Task data section start

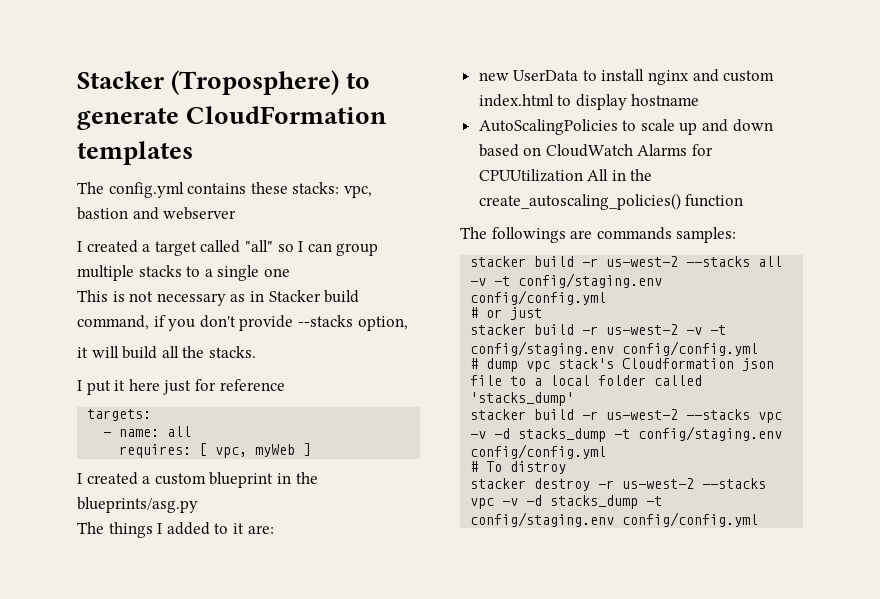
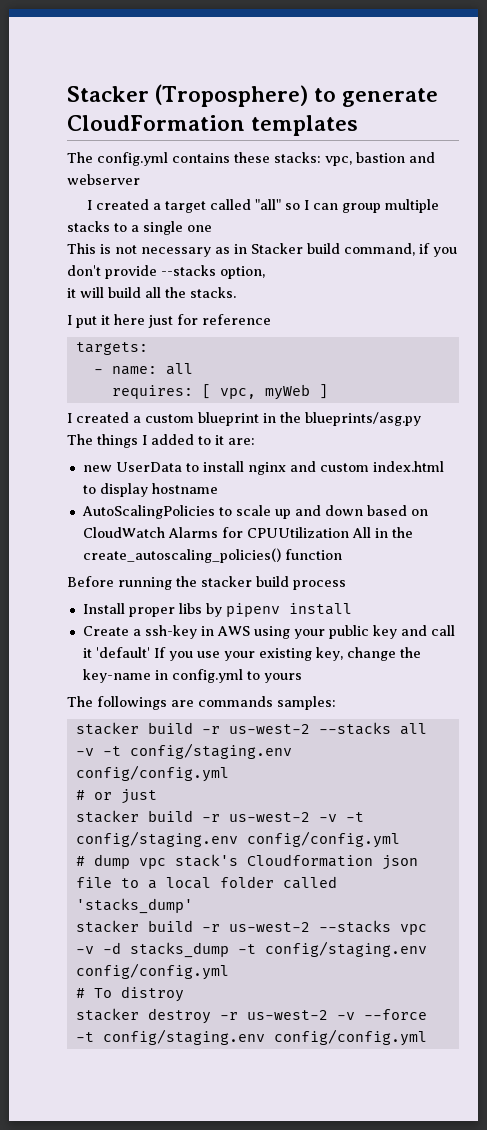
(744, 200) none -> [67,576,346,590] [82,603,352,617] [82,625,455,639] [82,647,421,661] [82,669,302,683] // Before running the stacker build process // Install proper libs by pipenv install // Create a ssh-key in AWS using your public key and call it 'default' If you use your existing key, change the key-name in config.yml to yours
[702,478,767,489] [470,495,639,509] --stacks vpc -v -d stacks_dump -> [336,1009,427,1020] -v --force

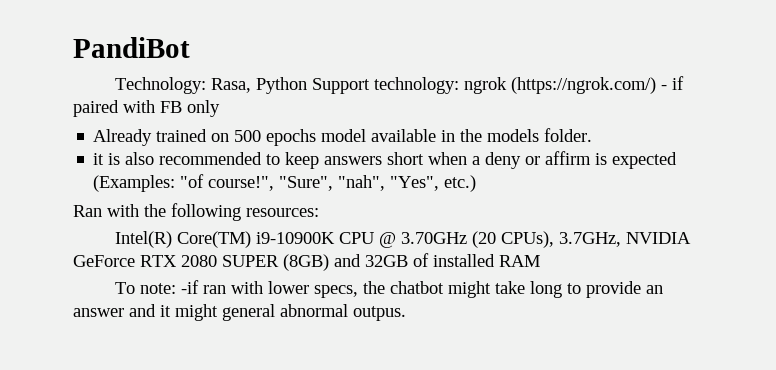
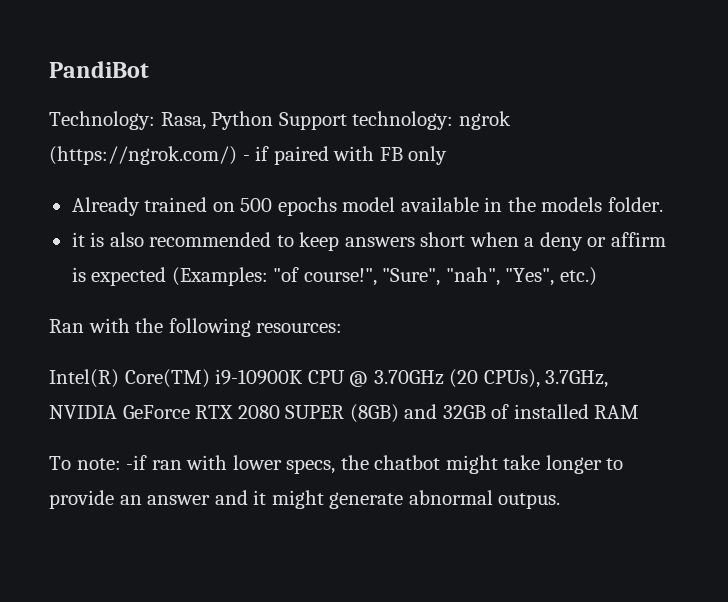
[530,281,563,298] long -> [545,455,602,474] longer
[222,304,275,321] general -> [329,492,404,509] generate

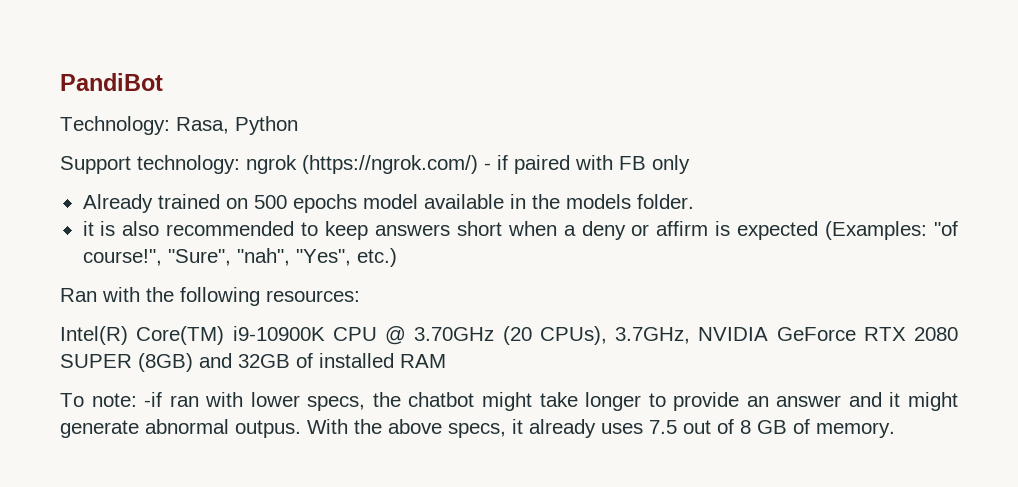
(274, 120) none -> (298, 125) //
(561, 501) none -> [307,419,895,438] With the above specs, it already uses 7.5 out of 8 GB of memory.

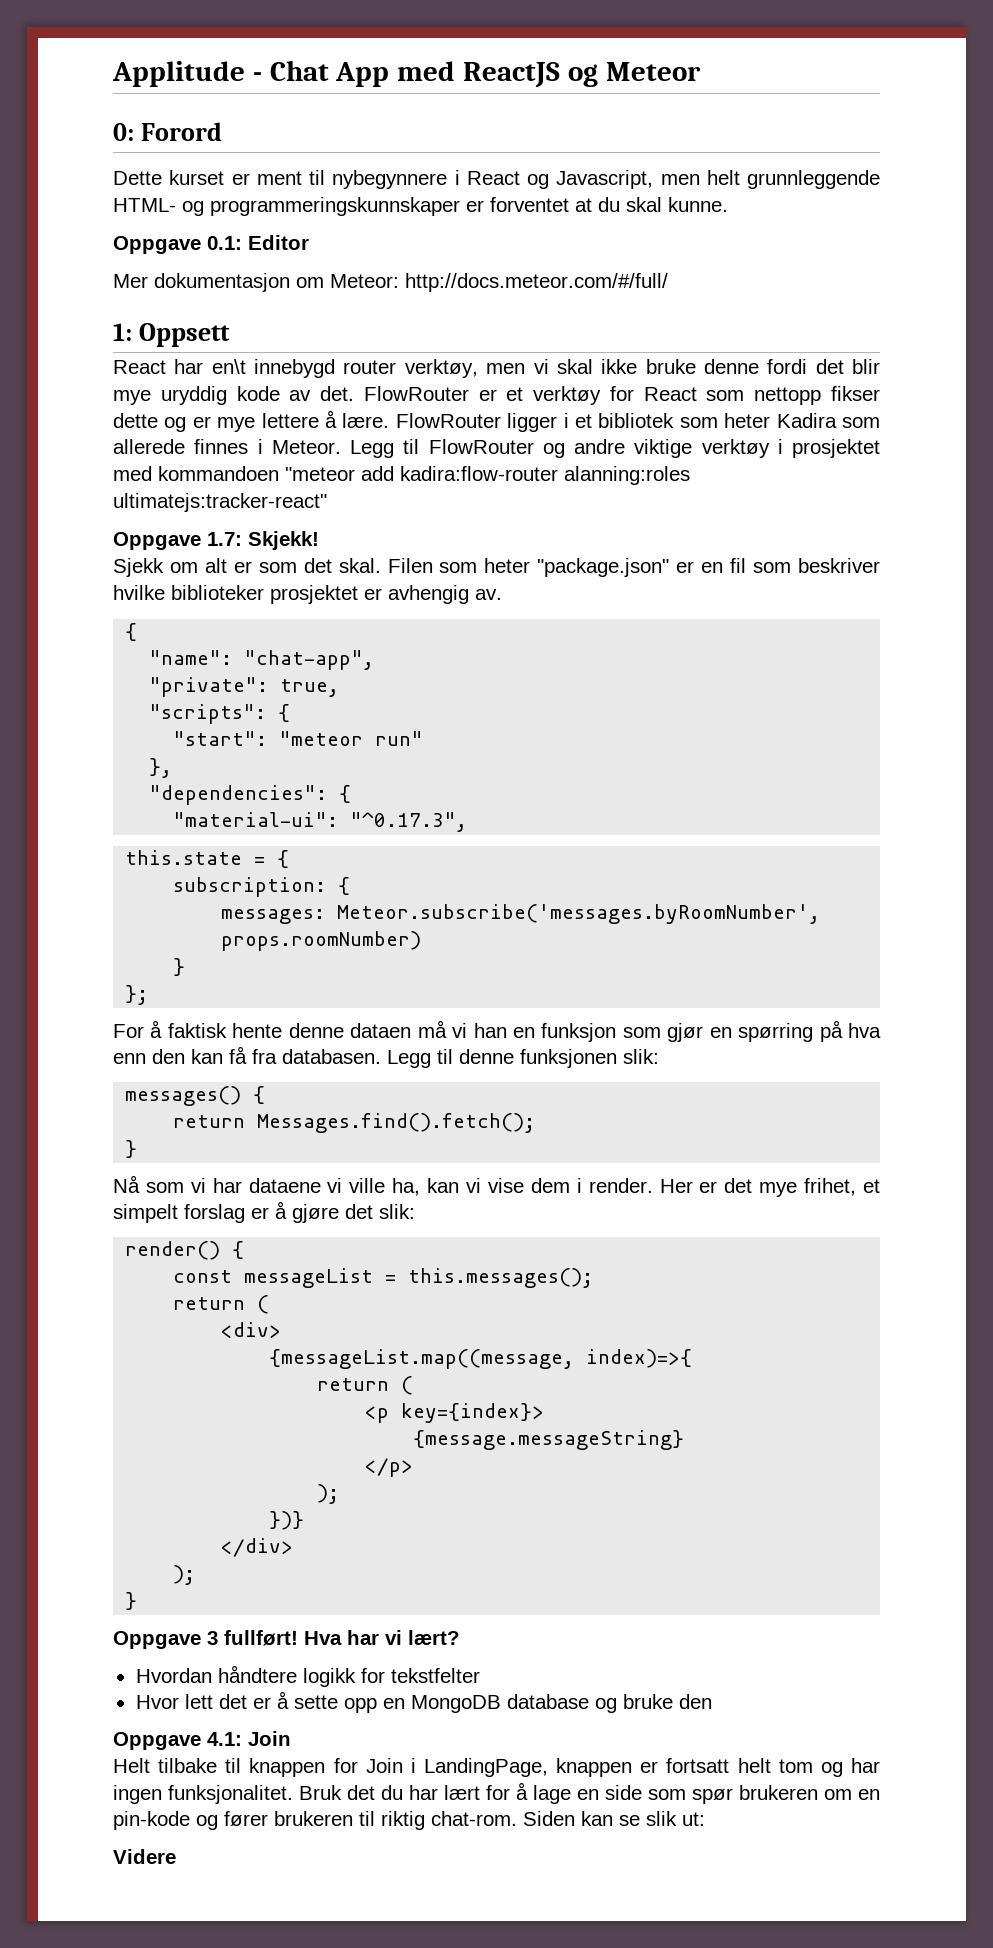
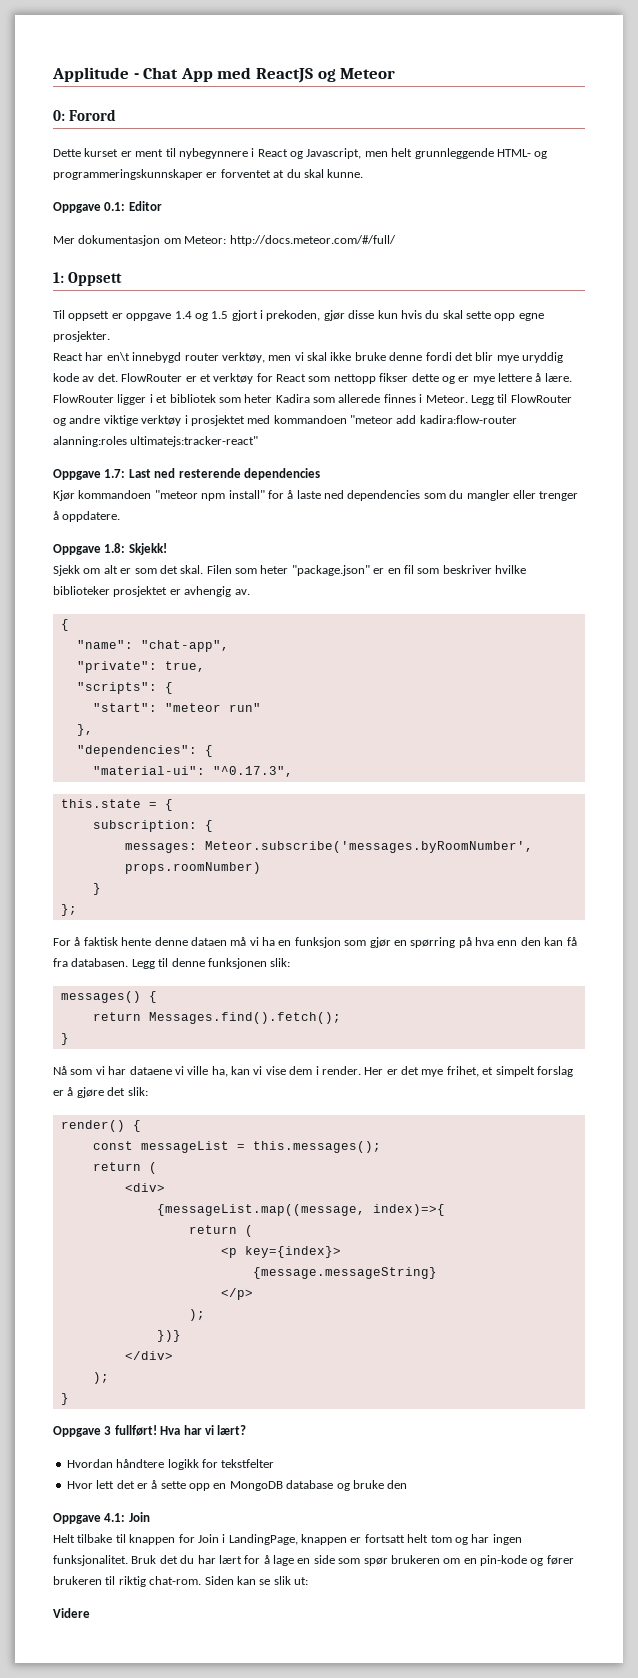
(231, 335) none -> [53,310,544,321] [53,331,110,342] // Til oppsett er oppgave 1.4 og 1.5 gjort i prekoden, gjør disse kun hvis du skal sette opp egne prosjekter.
(242, 539) none -> [128,468,320,480] [53,490,579,501] [53,511,121,522] [53,543,126,555] Last ned resterende dependencies // Kjør kommandoen "meteor npm install" for å laste ned dependencies som du mangler eller trenger å oppdatere. // Oppgave 1.8:
[473,1023,507,1038] han -> [262,937,275,946] ha

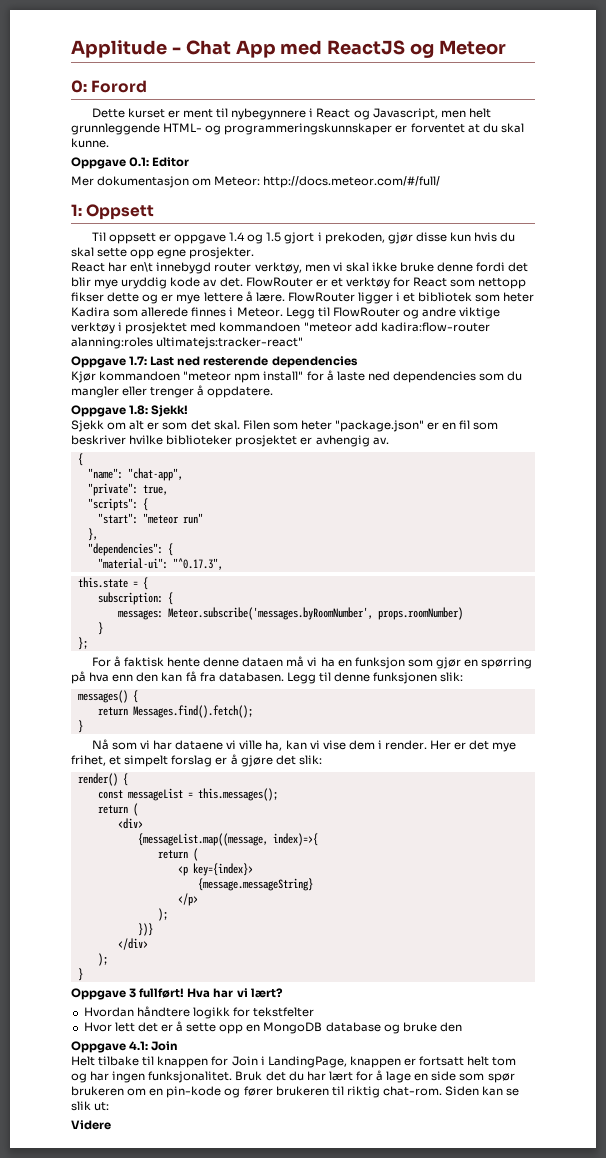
[128,543,167,555] Skjekk! -> [151,405,189,417] Sjekk!

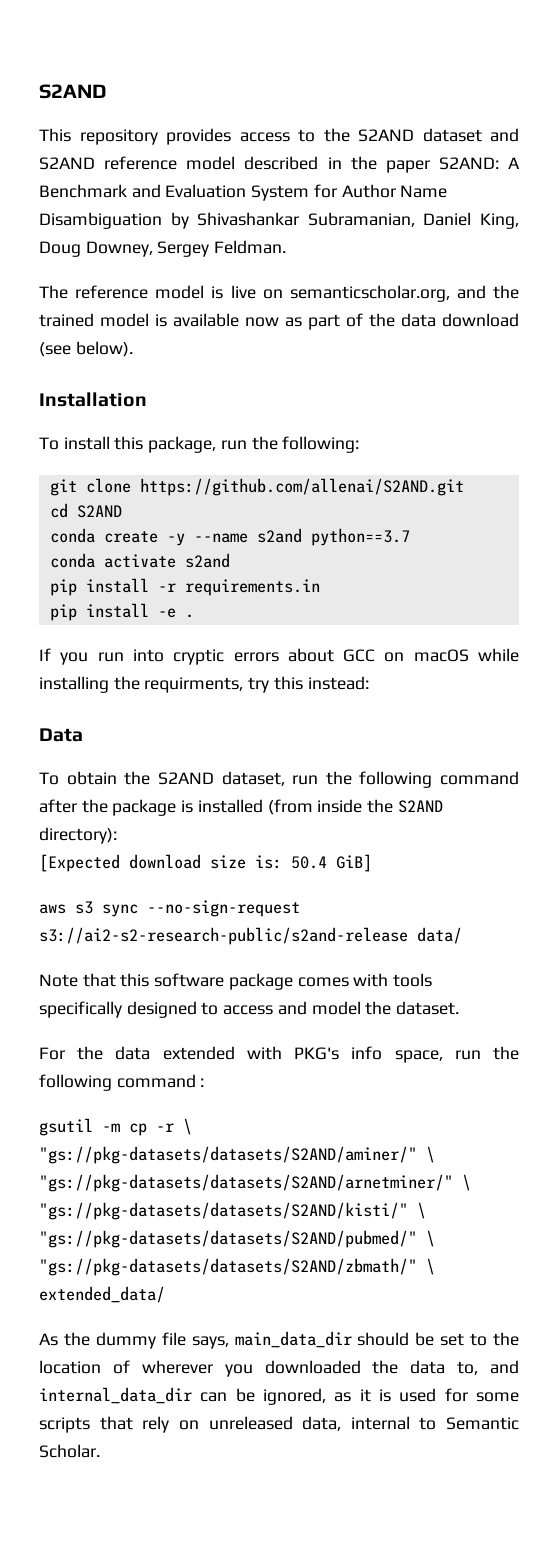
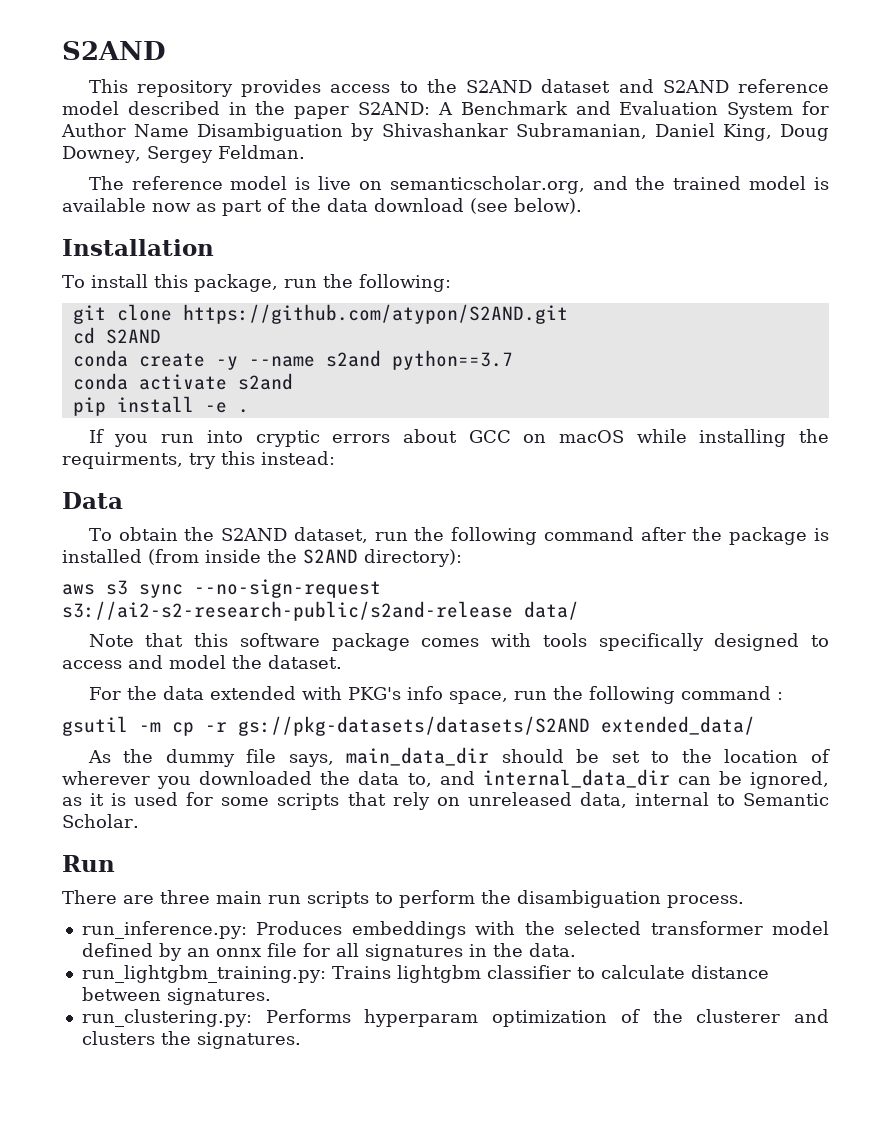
[139,478,464,496] https://github.com/allenai/S2AND.git -> [182,304,568,324] https://github.com/atypon/S2AND.git
[49,578,320,596] // pip install -r requirements.in -> (293, 381) none
[39,854,372,872] // [Expected download size is: 50.4 GiB] -> (462, 558) none
[183,1118,192,1135] [39,1146,435,1164] [39,1174,471,1192] [39,1202,426,1220] [39,1230,435,1248] [39,1258,435,1276] \ "gs://pkg-datasets/datasets/S2AND/aminer/" \ "gs://pkg-datasets/datasets/S2AND/arnetminer/" \ "gs://pkg-datasets/datasets/S2AND/kisti/" \ "gs://pkg-datasets/datasets/S2AND/pubmed/" \ "gs://pkg-datasets/datasets/S2AND/zbmath/" \ -> [238,716,590,736] gs://pkg-datasets/datasets/S2AND
(100, 1451) none -> [62,855,115,872] [62,890,744,908] [81,921,830,939] [81,943,576,961] [81,965,769,983] [81,987,271,1005] [81,1009,829,1027] [81,1031,301,1049] // Run // There are three main run scripts to perform the disambiguation process. // run_inference.py: Produces embeddings with the selected transformer model defined by an onnx file for all signatures in the data. // run_lightgbm_training.py: Trains lightgbm classifier to calculate distance between signatures. // run_clustering.py: Performs hyperparam optimization of the clusterer and clusters the signatures.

Task data section end

:: What the task asks ::
Please print exactly the lines from the one containing "[49,578,320,596] // pip" through the last line of the records, both included, and nothing else.

:: Answer to the exercise ::
[49,578,320,596] // pip install -r requirements.in -> (293, 381) none
[39,854,372,872] // [Expected download size is: 50.4 GiB] -> (462, 558) none
[183,1118,192,1135] [39,1146,435,1164] [39,1174,471,1192] [39,1202,426,1220] [39,1230,435,1248] [39,1258,435,1276] \ "gs://pkg-datasets/datasets/S2AND/aminer/" \ "gs://pkg-datasets/datasets/S2AND/arnetminer/" \ "gs://pkg-datasets/datasets/S2AND/kisti/" \ "gs://pkg-datasets/datasets/S2AND/pubmed/" \ "gs://pkg-datasets/datasets/S2AND/zbmath/" \ -> [238,716,590,736] gs://pkg-datasets/datasets/S2AND
(100, 1451) none -> [62,855,115,872] [62,890,744,908] [81,921,830,939] [81,943,576,961] [81,965,769,983] [81,987,271,1005] [81,1009,829,1027] [81,1031,301,1049] // Run // There are three main run scripts to perform the disambiguation process. // run_inference.py: Produces embeddings with the selected transformer model defined by an onnx file for all signatures in the data. // run_lightgbm_training.py: Trains lightgbm classifier to calculate distance between signatures. // run_clustering.py: Performs hyperparam optimization of the clusterer and clusters the signatures.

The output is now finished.